**** DATA FOR PROCESSING ****

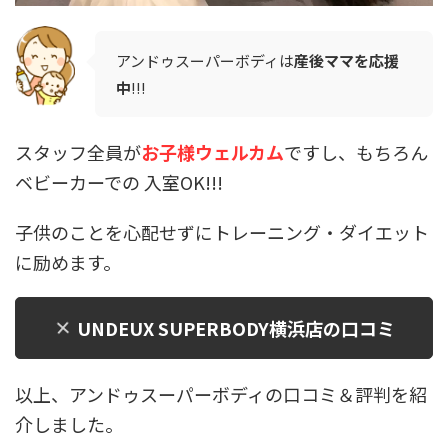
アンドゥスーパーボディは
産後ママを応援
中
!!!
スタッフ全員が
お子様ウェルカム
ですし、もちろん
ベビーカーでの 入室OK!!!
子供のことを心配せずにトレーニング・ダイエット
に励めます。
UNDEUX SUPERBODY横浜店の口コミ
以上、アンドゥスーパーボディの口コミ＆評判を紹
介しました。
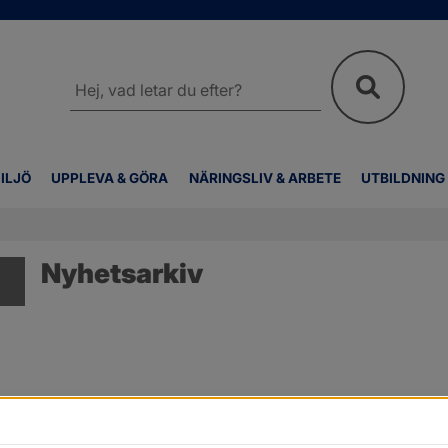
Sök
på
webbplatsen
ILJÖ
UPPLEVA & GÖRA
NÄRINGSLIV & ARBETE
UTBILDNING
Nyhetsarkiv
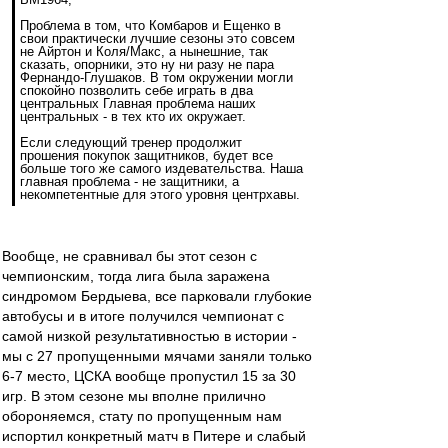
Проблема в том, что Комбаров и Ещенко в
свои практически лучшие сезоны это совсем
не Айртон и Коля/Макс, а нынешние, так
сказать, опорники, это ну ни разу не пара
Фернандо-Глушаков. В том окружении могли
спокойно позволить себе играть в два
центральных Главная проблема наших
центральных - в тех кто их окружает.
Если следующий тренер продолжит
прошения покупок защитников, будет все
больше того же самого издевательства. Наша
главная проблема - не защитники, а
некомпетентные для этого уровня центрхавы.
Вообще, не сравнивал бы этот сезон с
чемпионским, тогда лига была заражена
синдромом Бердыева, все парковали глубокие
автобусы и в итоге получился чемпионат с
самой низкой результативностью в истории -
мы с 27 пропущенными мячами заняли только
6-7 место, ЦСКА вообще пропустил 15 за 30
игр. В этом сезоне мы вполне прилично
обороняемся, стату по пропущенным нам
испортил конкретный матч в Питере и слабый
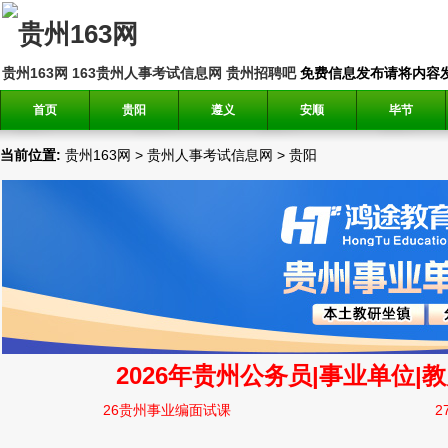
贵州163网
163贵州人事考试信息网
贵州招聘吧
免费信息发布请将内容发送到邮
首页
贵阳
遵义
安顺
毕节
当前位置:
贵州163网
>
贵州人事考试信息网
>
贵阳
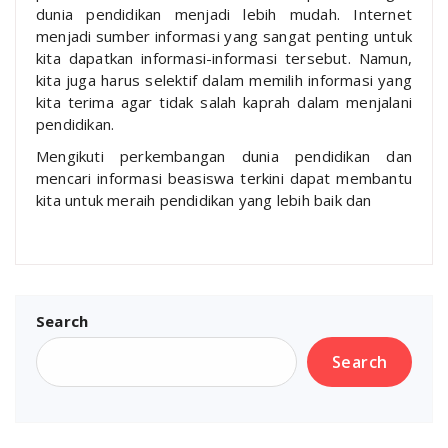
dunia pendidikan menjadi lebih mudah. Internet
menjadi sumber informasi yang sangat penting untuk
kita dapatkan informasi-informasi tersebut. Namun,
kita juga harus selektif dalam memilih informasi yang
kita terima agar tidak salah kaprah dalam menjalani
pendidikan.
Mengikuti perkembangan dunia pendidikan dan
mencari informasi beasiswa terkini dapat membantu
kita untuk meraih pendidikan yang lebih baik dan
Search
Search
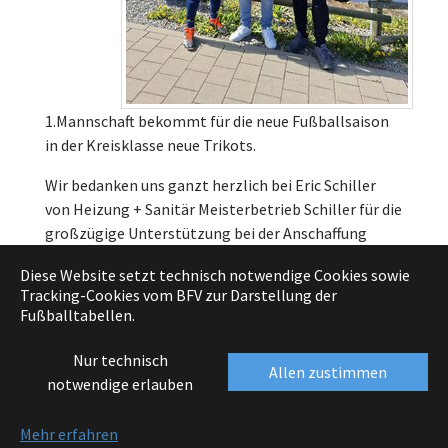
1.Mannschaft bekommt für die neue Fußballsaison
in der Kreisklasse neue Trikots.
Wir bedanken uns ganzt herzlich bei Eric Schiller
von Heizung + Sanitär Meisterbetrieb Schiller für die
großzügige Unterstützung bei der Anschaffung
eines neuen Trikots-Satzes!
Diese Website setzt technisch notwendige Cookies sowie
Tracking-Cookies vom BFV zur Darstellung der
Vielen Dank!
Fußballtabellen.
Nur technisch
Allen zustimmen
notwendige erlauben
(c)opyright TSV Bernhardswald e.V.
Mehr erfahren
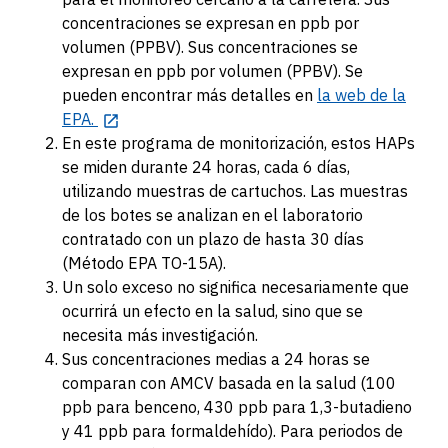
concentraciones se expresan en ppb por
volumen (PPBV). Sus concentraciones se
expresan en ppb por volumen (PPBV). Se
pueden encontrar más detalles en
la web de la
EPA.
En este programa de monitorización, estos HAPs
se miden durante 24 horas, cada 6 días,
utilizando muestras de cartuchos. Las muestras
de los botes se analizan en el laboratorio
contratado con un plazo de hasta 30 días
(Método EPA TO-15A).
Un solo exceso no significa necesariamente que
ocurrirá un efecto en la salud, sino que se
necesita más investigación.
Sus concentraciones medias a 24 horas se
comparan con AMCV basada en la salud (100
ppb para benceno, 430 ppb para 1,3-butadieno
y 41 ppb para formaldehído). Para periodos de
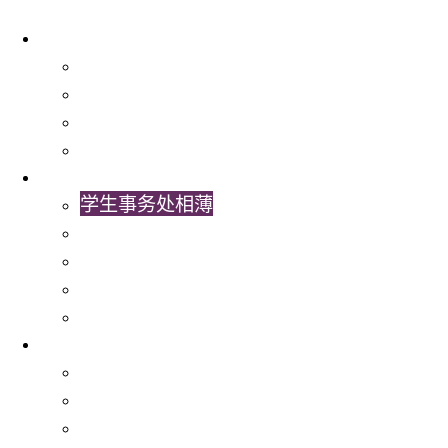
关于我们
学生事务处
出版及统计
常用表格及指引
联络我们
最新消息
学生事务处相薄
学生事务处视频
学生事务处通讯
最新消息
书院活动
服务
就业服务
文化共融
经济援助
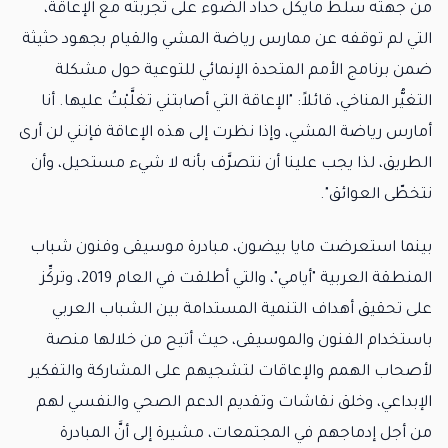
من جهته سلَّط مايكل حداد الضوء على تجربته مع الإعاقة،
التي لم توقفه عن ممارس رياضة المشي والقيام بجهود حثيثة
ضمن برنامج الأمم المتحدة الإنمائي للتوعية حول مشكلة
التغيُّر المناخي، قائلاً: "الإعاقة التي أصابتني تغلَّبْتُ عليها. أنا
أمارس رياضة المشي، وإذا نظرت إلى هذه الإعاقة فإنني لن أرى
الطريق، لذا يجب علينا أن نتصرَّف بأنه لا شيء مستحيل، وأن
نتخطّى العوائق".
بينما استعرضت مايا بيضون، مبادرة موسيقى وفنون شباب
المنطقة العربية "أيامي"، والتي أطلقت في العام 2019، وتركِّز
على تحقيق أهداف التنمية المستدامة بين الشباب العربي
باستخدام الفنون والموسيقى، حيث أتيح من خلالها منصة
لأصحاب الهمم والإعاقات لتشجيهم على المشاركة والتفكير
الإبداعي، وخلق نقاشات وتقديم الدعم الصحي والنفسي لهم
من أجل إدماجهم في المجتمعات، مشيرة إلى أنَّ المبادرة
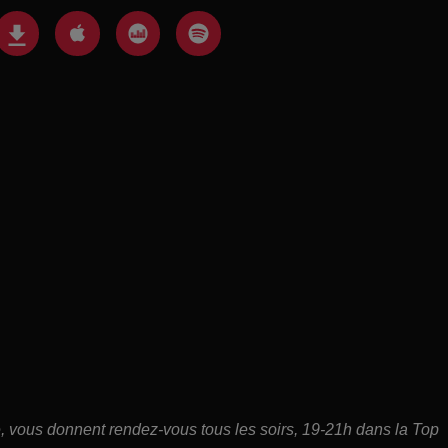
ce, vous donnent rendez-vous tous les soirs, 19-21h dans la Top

****

- _TASK PROMPT_:
Extract the text of every record above line by line without altering it, and omit the picture markers from your answer.

- _OUTPUT FOR THIS TASK_:
アンドゥスーパーボディは
産後ママを応援
中
!!!
スタッフ全員が
お子様ウェルカム
ですし、もちろん
ベビーカーでの 入室OK!!!
子供のことを心配せずにトレーニング・ダイエット
に励めます。
UNDEUX SUPERBODY横浜店の口コミ
以上、アンドゥスーパーボディの口コミ＆評判を紹
介しました。
Sök
på
webbplatsen
ILJÖ
UPPLEVA & GÖRA
NÄRINGSLIV & ARBETE
UTBILDNING
Nyhetsarkiv
Проблема в том, что Комбаров и Ещенко в
свои практически лучшие сезоны это совсем
не Айртон и Коля/Макс, а нынешние, так
сказать, опорники, это ну ни разу не пара
Фернандо-Глушаков. В том окружении могли
спокойно позволить себе играть в два
центральных Главная проблема наших
центральных - в тех кто их окружает.
Если следующий тренер продолжит
прошения покупок защитников, будет все
больше того же самого издевательства. Наша
главная проблема - не защитники, а
некомпетентные для этого уровня центрхавы.
Вообще, не сравнивал бы этот сезон с
чемпионским, тогда лига была заражена
синдромом Бердыева, все парковали глубокие
автобусы и в итоге получился чемпионат с
самой низкой результативностью в истории -
мы с 27 пропущенными мячами заняли только
6-7 место, ЦСКА вообще пропустил 15 за 30
игр. В этом сезоне мы вполне прилично
обороняемся, стату по пропущенным нам
испортил конкретный матч в Питере и слабый
贵州163网
163贵州人事考试信息网
贵州招聘吧
免费信息发布请将内容发送到邮
首页
贵阳
遵义
安顺
毕节
当前位置:
贵州163网
>
贵州人事考试信息网
>
贵阳
dunia pendidikan menjadi lebih mudah. Internet
menjadi sumber informasi yang sangat penting untuk
kita dapatkan informasi-informasi tersebut. Namun,
kita juga harus selektif dalam memilih informasi yang
kita terima agar tidak salah kaprah dalam menjalani
pendidikan.
Mengikuti perkembangan dunia pendidikan dan
mencari informasi beasiswa terkini dapat membantu
kita untuk meraih pendidikan yang lebih baik dan
Search
Search
1.Mannschaft bekommt für die neue Fußballsaison
in der Kreisklasse neue Trikots.
Wir bedanken uns ganzt herzlich bei Eric Schiller
von Heizung + Sanitär Meisterbetrieb Schiller für die
großzügige Unterstützung bei der Anschaffung
eines neuen Trikots-Satzes!
Diese Website setzt technisch notwendige Cookies sowie
Tracking-Cookies vom BFV zur Darstellung der
Vielen Dank!
Fußballtabellen.
Nur technisch
Allen zustimmen
notwendige erlauben
(c)opyright TSV Bernhardswald e.V.
Mehr erfahren
concentraciones se expresan en ppb por
volumen (PPBV). Sus concentraciones se
expresan en ppb por volumen (PPBV). Se
pueden encontrar más detalles en
la web de la
EPA.
En este programa de monitorización, estos HAPs
se miden durante 24 horas, cada 6 días,
utilizando muestras de cartuchos. Las muestras
de los botes se analizan en el laboratorio
contratado con un plazo de hasta 30 días
(Método EPA TO-15A).
Un solo exceso no significa necesariamente que
ocurrirá un efecto en la salud, sino que se
necesita más investigación.
Sus concentraciones medias a 24 horas se
comparan con AMCV basada en la salud (100
ppb para benceno, 430 ppb para 1,3-butadieno
y 41 ppb para formaldehído). Para periodos de
关于我们
学生事务处
出版及统计
常用表格及指引
联络我们
最新消息
学生事务处相薄
学生事务处视频
学生事务处通讯
最新消息
书院活动
服务
就业服务
文化共融
经济援助
من جهته سلَّط مايكل حداد الضوء على تجربته مع الإعاقة،
التي لم توقفه عن ممارس رياضة المشي والقيام بجهود حثيثة
ضمن برنامج الأمم المتحدة الإنمائي للتوعية حول مشكلة
التغيُّر المناخي، قائلاً: "الإعاقة التي أصابتني تغلَّبْتُ عليها. أنا
أمارس رياضة المشي، وإذا نظرت إلى هذه الإعاقة فإنني لن أرى
الطريق، لذا يجب علينا أن نتصرَّف بأنه لا شيء مستحيل، وأن
نتخطّى العوائق".
بينما استعرضت مايا بيضون، مبادرة موسيقى وفنون شباب
المنطقة العربية "أيامي"، والتي أطلقت في العام 2019، وتركِّز
على تحقيق أهداف التنمية المستدامة بين الشباب العربي
باستخدام الفنون والموسيقى، حيث أتيح من خلالها منصة
لأصحاب الهمم والإعاقات لتشجيهم على المشاركة والتفكير
الإبداعي، وخلق نقاشات وتقديم الدعم الصحي والنفسي لهم
من أجل إدماجهم في المجتمعات، مشيرة إلى أنَّ المبادرة
ce, vous donnent rendez-vous tous les soirs, 19-21h dans la Top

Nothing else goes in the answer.